To-do list:
1. Answer these from the mailing-list message about reading comma-delimited data, one answer per line, marked the same way:
(a) Who wrote the lines quoted at the top of the message?
(b) What tests did Christopher Barker try for the first time?
(c) What kind of array does fromfile() give, according to the message?
2. Pick up the mailing-list message about fast reading of comma-delimited data right after its last sentence and keep writing.

2008-12-03 Thread Christopher Barker
Pierre GM wrote:
 Oh, don;t worry, nothing too fancy: give me a couple lines of input  
 data and a line with what you expect.

I just went and looked at the existing tests, and you're right, it's 
very easy -- my first foray into the new nose tests -- very nice!

 specify, say ',' as the delimiter, it won't use '\n', only  a comma,  
 so
 there is no way to quickly read a whole bunch of comma delimited  
 data like:

 1,2,3,4
 5,6,7,8
 

 so I'd like to be able to say to use either ',' or '\n' as the  
 delimiter.
 
 I'm not quite sure I follow you.
 Do you want to delimiters, one for the field of a record (','), one  
 for the records (\n) ?

well, in the case of fromfile(), it doesn't do records -- it will only 
give you a 1-d array, so I want it all as a flat array, and you can 
re-size it yourself later. Clearly this is more work (and requires more 
knowledge of your data) than using loadtxt, but sometimes I really want 
FAST data reading of simple formats.

Record list:
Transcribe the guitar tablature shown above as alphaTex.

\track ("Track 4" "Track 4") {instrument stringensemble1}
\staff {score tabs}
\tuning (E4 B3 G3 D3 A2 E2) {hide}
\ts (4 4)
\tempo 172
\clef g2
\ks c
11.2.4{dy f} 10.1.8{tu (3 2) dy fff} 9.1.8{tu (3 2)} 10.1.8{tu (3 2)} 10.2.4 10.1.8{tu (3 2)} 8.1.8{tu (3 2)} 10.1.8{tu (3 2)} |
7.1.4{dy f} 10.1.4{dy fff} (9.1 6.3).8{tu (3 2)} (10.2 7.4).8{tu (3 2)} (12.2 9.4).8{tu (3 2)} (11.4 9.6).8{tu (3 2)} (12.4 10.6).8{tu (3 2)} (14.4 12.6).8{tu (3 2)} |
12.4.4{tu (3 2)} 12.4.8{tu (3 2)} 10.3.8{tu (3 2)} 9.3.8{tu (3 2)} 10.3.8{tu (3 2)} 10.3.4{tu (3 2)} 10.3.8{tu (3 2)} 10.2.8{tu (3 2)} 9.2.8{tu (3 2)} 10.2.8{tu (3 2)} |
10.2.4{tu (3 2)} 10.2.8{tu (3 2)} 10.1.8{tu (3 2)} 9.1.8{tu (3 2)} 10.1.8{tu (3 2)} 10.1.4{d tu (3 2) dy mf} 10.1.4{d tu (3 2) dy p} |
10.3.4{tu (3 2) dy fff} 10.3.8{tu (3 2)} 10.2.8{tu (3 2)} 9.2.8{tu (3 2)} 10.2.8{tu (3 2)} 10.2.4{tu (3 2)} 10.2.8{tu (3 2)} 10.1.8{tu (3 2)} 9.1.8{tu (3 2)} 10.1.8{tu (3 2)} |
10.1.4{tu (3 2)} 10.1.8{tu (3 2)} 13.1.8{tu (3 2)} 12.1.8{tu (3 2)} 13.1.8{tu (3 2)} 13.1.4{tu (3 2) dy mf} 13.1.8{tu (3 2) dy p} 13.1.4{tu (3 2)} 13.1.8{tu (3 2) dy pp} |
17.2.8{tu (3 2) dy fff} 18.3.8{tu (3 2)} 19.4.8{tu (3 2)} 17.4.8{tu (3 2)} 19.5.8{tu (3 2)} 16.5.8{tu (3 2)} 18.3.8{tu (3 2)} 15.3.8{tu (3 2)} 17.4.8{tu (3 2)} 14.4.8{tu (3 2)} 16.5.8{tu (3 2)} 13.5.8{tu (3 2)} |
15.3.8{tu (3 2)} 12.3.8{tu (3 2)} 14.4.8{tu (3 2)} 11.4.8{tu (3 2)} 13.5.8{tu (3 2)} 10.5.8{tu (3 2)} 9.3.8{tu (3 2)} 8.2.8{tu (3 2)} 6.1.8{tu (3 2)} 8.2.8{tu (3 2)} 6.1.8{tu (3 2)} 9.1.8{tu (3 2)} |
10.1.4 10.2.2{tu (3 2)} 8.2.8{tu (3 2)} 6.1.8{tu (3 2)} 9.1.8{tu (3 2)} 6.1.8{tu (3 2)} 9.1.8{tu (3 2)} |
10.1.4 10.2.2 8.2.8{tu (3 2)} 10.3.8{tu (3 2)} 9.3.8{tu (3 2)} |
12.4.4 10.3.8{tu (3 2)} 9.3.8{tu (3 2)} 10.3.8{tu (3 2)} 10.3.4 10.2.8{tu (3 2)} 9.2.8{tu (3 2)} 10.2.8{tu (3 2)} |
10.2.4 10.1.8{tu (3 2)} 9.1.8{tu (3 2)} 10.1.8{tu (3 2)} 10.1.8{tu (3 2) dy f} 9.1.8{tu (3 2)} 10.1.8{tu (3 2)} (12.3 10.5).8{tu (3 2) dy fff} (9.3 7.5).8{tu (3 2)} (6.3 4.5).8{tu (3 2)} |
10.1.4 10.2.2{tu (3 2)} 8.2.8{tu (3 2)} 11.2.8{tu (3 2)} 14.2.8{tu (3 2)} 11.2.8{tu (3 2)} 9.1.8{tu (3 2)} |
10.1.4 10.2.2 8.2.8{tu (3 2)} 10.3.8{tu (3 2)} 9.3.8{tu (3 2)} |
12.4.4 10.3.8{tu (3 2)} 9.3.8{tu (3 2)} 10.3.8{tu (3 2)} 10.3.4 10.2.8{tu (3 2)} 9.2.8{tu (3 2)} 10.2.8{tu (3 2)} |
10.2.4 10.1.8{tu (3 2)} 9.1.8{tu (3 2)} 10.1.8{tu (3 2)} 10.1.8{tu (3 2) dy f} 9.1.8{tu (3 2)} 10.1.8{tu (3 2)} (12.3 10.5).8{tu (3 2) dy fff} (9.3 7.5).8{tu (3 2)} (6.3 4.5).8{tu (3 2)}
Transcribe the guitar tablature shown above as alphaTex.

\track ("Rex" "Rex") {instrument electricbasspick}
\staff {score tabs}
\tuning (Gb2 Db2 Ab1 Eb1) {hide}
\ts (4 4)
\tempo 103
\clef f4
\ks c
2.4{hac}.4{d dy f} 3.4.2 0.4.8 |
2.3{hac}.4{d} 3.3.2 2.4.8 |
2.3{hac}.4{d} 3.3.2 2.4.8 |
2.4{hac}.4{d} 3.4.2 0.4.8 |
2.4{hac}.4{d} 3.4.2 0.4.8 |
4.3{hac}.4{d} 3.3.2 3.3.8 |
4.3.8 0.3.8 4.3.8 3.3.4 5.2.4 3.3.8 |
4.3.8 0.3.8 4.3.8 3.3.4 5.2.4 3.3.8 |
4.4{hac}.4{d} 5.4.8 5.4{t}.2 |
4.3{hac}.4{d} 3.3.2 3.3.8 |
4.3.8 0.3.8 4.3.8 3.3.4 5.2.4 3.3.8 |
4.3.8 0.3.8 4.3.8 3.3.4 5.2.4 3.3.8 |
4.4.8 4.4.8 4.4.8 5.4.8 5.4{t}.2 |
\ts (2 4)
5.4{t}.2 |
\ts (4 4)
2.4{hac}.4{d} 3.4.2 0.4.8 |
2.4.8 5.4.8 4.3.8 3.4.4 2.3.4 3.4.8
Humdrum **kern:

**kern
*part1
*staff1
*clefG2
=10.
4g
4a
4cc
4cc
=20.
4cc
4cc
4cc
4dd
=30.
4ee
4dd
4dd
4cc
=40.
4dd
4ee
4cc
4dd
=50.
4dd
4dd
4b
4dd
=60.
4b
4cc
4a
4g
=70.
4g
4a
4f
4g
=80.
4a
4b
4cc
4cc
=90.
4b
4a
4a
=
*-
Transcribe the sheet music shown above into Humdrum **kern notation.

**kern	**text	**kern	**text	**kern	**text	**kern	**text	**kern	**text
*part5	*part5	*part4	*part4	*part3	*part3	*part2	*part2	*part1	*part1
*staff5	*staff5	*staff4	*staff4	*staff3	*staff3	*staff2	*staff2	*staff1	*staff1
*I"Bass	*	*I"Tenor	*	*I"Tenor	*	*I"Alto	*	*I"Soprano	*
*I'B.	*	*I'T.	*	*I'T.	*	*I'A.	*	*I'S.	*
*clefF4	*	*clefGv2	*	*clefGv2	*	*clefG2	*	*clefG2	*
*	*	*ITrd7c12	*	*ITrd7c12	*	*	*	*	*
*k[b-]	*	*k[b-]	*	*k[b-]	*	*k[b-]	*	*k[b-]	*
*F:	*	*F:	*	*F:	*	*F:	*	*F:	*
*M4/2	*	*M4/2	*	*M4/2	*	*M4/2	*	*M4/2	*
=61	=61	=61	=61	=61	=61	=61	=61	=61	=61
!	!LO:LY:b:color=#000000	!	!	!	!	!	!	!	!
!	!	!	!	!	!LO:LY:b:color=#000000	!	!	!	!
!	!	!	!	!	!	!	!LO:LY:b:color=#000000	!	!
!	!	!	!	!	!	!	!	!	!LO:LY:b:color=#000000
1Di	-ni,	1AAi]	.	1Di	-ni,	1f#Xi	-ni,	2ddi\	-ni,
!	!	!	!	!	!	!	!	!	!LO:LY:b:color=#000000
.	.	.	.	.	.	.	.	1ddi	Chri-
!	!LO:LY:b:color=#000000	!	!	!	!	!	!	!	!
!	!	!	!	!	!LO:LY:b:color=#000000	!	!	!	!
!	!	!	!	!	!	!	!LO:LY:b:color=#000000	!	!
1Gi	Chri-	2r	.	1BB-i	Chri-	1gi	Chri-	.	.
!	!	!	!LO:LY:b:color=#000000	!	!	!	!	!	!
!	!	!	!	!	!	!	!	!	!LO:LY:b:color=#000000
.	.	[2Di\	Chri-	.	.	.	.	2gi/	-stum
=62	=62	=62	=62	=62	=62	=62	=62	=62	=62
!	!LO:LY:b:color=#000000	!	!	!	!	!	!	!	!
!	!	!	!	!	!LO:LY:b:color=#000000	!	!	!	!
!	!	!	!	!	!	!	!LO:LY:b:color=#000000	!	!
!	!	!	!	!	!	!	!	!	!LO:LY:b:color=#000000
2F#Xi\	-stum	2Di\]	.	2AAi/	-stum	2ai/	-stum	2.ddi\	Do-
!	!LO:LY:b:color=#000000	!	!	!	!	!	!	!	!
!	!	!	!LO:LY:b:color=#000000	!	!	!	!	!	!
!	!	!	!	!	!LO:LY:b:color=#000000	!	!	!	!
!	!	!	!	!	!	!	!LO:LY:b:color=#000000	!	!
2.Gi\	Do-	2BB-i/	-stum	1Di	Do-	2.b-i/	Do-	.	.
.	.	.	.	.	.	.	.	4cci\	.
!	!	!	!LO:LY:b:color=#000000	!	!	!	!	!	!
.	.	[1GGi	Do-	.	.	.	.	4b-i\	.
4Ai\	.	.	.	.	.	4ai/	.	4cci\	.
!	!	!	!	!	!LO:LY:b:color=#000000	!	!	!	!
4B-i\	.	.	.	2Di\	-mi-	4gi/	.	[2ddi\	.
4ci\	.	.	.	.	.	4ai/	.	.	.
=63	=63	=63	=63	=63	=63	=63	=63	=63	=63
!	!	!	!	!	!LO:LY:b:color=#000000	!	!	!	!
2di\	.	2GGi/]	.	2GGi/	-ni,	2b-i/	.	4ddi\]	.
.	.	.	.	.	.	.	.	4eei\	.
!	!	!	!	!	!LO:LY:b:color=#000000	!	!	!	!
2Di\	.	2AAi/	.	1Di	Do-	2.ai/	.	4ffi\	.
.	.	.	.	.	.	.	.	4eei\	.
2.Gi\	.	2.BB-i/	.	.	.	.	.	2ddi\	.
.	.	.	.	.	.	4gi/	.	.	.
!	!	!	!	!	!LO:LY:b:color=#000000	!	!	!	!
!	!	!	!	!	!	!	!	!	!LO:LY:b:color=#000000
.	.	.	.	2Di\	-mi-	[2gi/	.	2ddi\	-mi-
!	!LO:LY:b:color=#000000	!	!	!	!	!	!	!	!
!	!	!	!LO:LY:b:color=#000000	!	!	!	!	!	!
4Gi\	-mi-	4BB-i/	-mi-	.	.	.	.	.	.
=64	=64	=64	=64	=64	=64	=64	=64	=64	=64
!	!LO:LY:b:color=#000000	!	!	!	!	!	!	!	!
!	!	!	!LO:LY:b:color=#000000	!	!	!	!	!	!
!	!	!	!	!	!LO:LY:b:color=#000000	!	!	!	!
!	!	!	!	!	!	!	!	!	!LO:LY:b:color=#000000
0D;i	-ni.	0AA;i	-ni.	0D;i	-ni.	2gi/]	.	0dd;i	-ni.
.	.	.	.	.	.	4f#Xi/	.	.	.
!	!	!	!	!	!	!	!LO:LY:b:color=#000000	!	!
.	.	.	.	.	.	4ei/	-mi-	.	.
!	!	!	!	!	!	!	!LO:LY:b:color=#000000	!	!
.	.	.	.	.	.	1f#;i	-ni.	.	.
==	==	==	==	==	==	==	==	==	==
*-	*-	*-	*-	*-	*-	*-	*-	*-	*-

Answer set:
1.
(a) Pierre GM
(b) The new nose tests
(c) A 1-d array

2.
However, this isn't fromfile() we are talking about now, it's loadtxt()...

 So how likely is it that someone would have:

 1  2  3, 4, 5
 6  7  8, 8, 9

 and want to read that into a single 2-d array?
 
 With the current behaviour, you gonna have
 [(1 2 3, 4, 5), (6 7 8, 8, 9)] if you use , as a delimiter,
 [(1,2,3,,4,,5),(6,7,8,,8,,9)] if you use   as a delimiter.

right.

 Mixing delimiter is doable, but I don't think it's that a good idea.  

I can't come up with a use case at this point, so..

 I'm in favor of sticking to one and only field delimiter, and the  
 default line spearator for record delimiter. In other terms, not  
 changing anything.

I agree -- sorry for the noise!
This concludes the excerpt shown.